Pesquisas recentes revelam que a Geração Z tem rejeitado, cada vez mais, o consumo de bebida alcoólica, casamento, filhos e dedicação profissional. Desaprovam também a agitação dos corpos em festas lotadas, convívio tumultuoso dos bares e compromisso de uma vida compartilhada. Nos Estados Unidos, a porcentagem de jovens universitários que se abstêm de álcool subiu de 20% para 28% em uma década. No Reino Unido, 26% de pessoas entre 16 e 25 anos se declararam abstêmios em 2019, contra apenas 15% dos mais velhos. A taxa de natalidade entre os mais jovens despenca ano após ano. Além disso, essa geração não encontra satisfação na vida profissional: apenas 43,5% na América Latina diz amar o próprio trabalho – o menor percentual entre todas as gerações.

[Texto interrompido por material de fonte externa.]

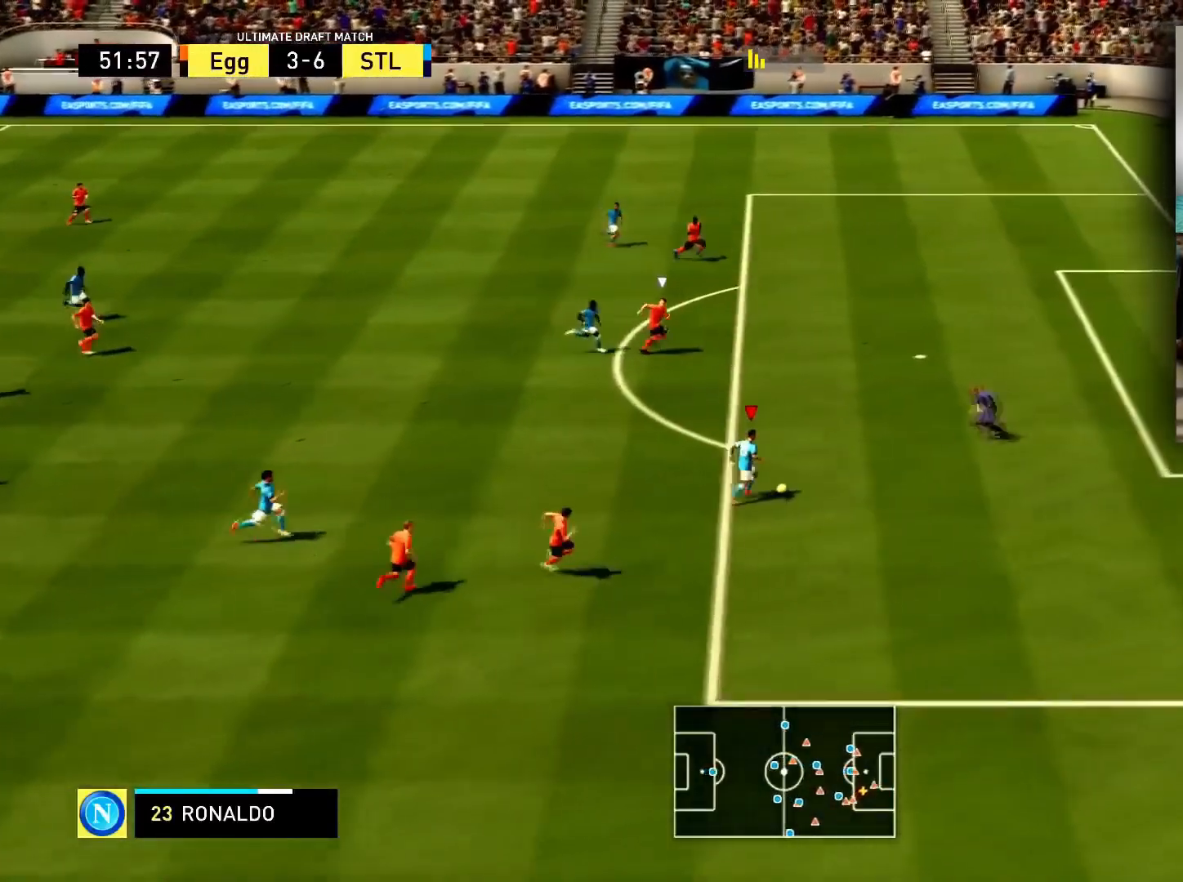
{"buttons": [], "left_stick": "down-right", "right_stick": "center", "events": [[100, "R2", "down"], [100, "left_stick", "down-right"], [100, "right_stick", "center"], [167, "left_stick", "right"], [334, "left_stick", "down-right"], [367, "R2", "up"]]}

É preciso resgatar a ideia de que o mundo não é meramente um fardo a ser suportado, mas é a matéria das nossas ações. Nunca foi tão necessário clamar aos quatro cantos que é preciso amar o mundo apaixonadamente. Do contrário, teremos cada vez mais uma geração sem identidade, sem voz, sem rastro no tempo

Alguns olham para essas tendências e cogitam que elas são o indicativo de uma geração mais altruísta e austera. Mas há algo de errado nessa leitura. O que parece virtude, não passa de atrofia. Esses dados expõem uma geração de jovens que não se dedica, não se enraíza e não quer nem mesmo imaginar o próprio futuro.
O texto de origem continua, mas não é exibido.